▸ **Study questions**
1) According to the Roboticks SDK summary, which version of C++ is the framework built on?
2) Collect every line of the entries that contains the string "Intervalle". Case counts.

--- Page text Enclosed Below ---

Skip to main content

Roboticks SDK Architecture Summary

Executive Overview

The Roboticks SDK is a C++17-based robotics framework for edge devices with:
  • Unified session management for tracking robot execution lifecycle
  • AWS IoT MQTT integration for cloud communication
  • Multi-tier artifact management (logs, recordings, telemetry)
  • Background thread-based collectors for logs and session data
  • HTTP REST client for device registration and capsule downloads
  • File-based persistence with auto-recovery on restart

1. Session Management Architecture

Session Lifecycle (Session.hpp/cpp)

CREATED → ACTIVE → [PAUSED ↔ ACTIVE] → COMPLETED → UPLOADED
           ↓ (error)
         FAILED
Key States:
  • CREATED: Session initialized but not started
  • ACTIVE: Running and collecting data
  • PAUSED: Temporarily suspended
  • COMPLETED: Finished successfully
  • UPLOADING: Artifacts being sent to backend
  • UPLOADED: All data transferred
  • FAILED: Terminated with error
Session Data Structure:
struct SessionArtifact {
    std::string name;           // e.g., "runtime.log"

--- End of Enclosed Page text ---
--- Records for this task Enclosed Below ---

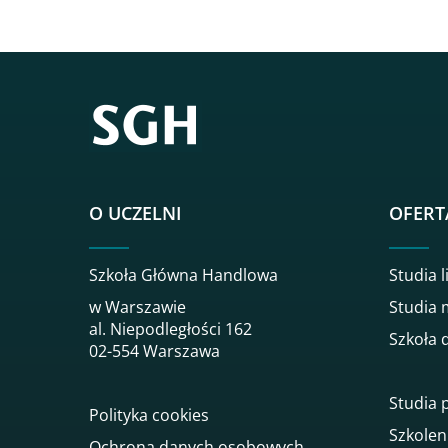
O UCZELNI
OFERT
Szkoła Główna Handlowa
Studia l
w Warszawie
Studia 
al. Niepodległości 162
Szkoła 
02-554 Warszawa
Studia
Polityka cookies
Szkolen
Ochrona danych osobowych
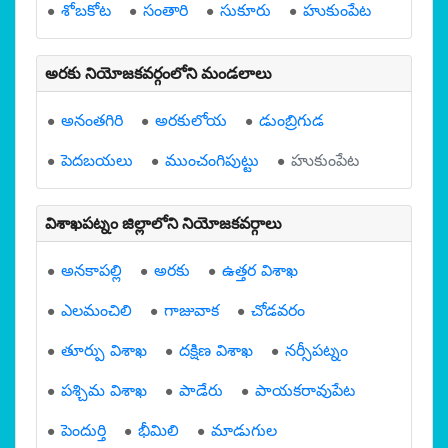
శోబకోట
సంతారి
సుకూరు
హుకుంపేట
అరకు నియోజకవర్గంలోని మండలాలు
అనంతగిరి
అరకులోయ
డుంబ్రిగుడ
పెదబయలు
ముంచంగిపుట్టు
హుకుంపేట
విశాఖపట్నం జిల్లాలోని నియోజకవర్గాలు
అనకాపల్లి
అరకు
ఉత్తర విశాఖ
ఎలమంచిలి
గాజువాక
చోడవరం
తూర్పు విశాఖ
దక్షిణ విశాఖ
నర్సీపట్నం
పశ్చిమ విశాఖ
పాడేరు
పాయకరావుపేట
పెందుర్తి
భీమిలి
మాడుగుల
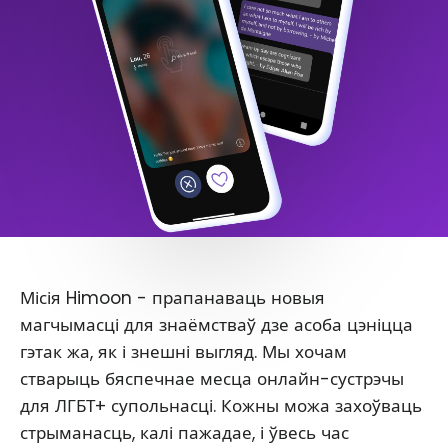
Місія Himoon - прапанаваць новыя
магчымасці для знаёмстваў дзе асоба цэніцца
гэтак жа, як і знешні выгляд. Мы хочам
стварыць бяспечнае месца онлайн-сустрэчы
для ЛГБТ+ супольнасці. Кожны можа захоўваць
стрыманасць, калі пажадае, і ўвесь час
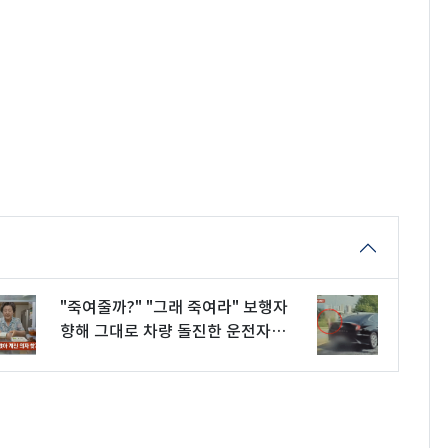
"죽여줄까?" "그래 죽여라" 보행자
향해 그대로 차량 돌진한 운전자
[영상]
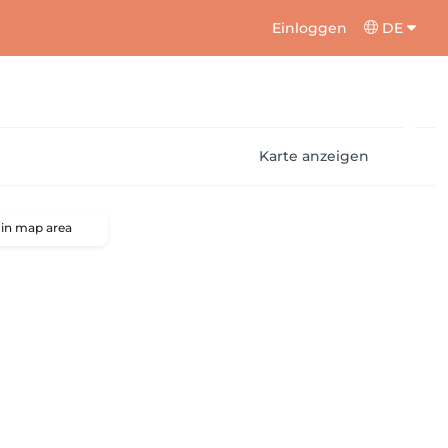
Einloggen
DE
Karte anzeigen
 in map area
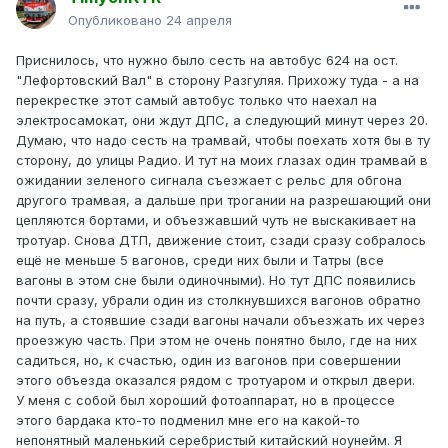
Опубликовано
24 апреля
Приснилось, что нужно было сесть на автобус 624 на ост.
"Лефортовский Вал" в сторону Разгуляя. Прихожу туда - а на
перекрестке этот самый автобус только что наехал на
электросамокат, они ждут ДПС, а следующий минут через 20.
Думаю, что надо сесть на трамвай, чтобы поехать хотя бы в ту
сторону, до улицы Радио. И тут на моих глазах один трамвай в
ожидании зеленого сигнала съезжает с рельс для обгона
другого трамвая, а дальше при трогании на разрешающий они
цепляются бортами, и объезжавший чуть не выскакивает на
тротуар. Снова ДТП, движение стоит, сзади сразу собралось
ещё не меньше 5 вагонов, среди них были и Татры (все
вагоны в этом сне были одиночными). Но тут ДПС появились
почти сразу, убрали один из столкнувшихся вагонов обратно
на путь, а стоявшие сзади вагоны начали объезжать их через
проезжую часть. При этом не очень понятно было, где на них
садиться, но, к счастью, один из вагонов при совершении
этого объезда оказался рядом с тротуаром и открыл двери.
У меня с собой был хороший фотоаппарат, но в процессе
этого бардака кто-то подменил мне его на какой-то
непонятный маленький серебристый китайский ноунейм. Я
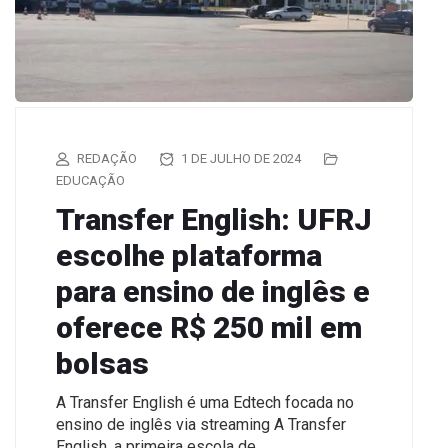
REDAÇÃO
1 DE JULHO DE 2024
EDUCAÇÃO
Transfer English: UFRJ
escolhe plataforma
para ensino de inglês e
oferece R$ 250 mil em
bolsas
A Transfer English é uma Edtech focada no
ensino de inglês via streaming A Transfer
English, a primeira escola de…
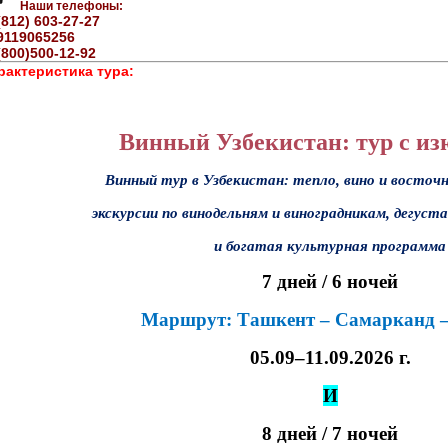
Наши телефоны:
(812) 603-27-27
9119065256
(800)500-12-92
рактеристика тура:
Винный Узбекистан: тур с и
Винный тур в Узбекистан: тепло, вино и восточ
экскурсии по винодельням и виноградникам, дегуста
и богатая культурная программа
7 дней / 6 ночей
Маршрут: Ташкент – Самарканд –
05.09–11.09.2026 г.
И
8 дней / 7 ночей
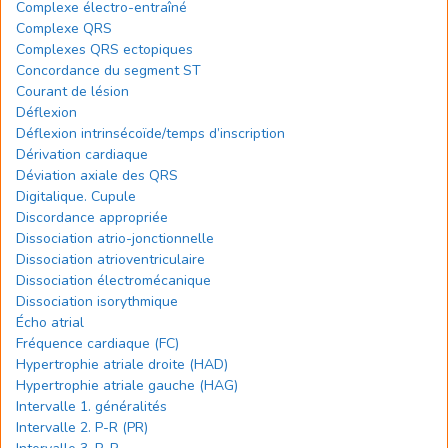
Complexe électro-entraîné
Complexe QRS
Complexes QRS ectopiques
Concordance du segment ST
Courant de lésion
Déflexion
Déflexion intrinsécoïde/temps d’inscription
Dérivation cardiaque
Déviation axiale des QRS
Digitalique. Cupule
Discordance appropriée
Dissociation atrio-jonctionnelle
Dissociation atrioventriculaire
Dissociation électromécanique
Dissociation isorythmique
Écho atrial
Fréquence cardiaque (FC)
Hypertrophie atriale droite (HAD)
Hypertrophie atriale gauche (HAG)
Intervalle 1. généralités
Intervalle 2. P-R (PR)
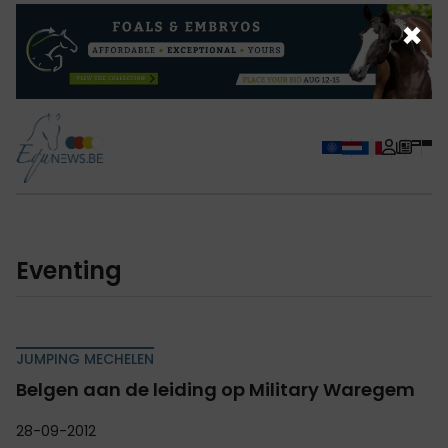
×
eventing
JUMPING MECHELEN
Belgen aan de leiding op Military Waregem
28-09-2012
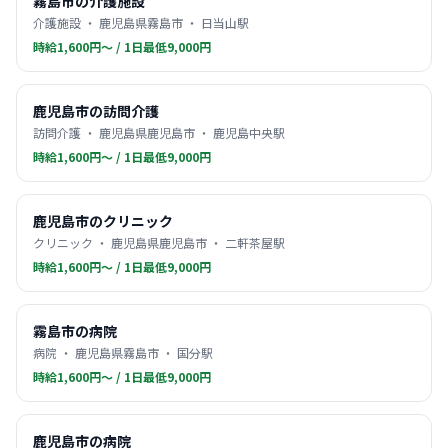
霧島市の介護施設
介護施設 ・ 鹿児島県霧島市 ・ 日当山駅
時給1,600円〜 / 1日最低9,000円
鹿児島市の訪問介護
訪問介護 ・ 鹿児島県鹿児島市 ・ 鹿児島中央駅
時給1,600円〜 / 1日最低9,000円
鹿児島市のクリニック
クリニック ・ 鹿児島県鹿児島市 ・ 二軒茶屋駅
時給1,600円〜 / 1日最低9,000円
霧島市の病院
病院 ・ 鹿児島県霧島市 ・ 国分駅
時給1,600円〜 / 1日最低9,000円
鹿児島市の病院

--- End of Enclosed Records for this task ---

▸ **Numbered answers**
1) C++17

2)
Intervalle 1. généralités
Intervalle 2. P-R (PR)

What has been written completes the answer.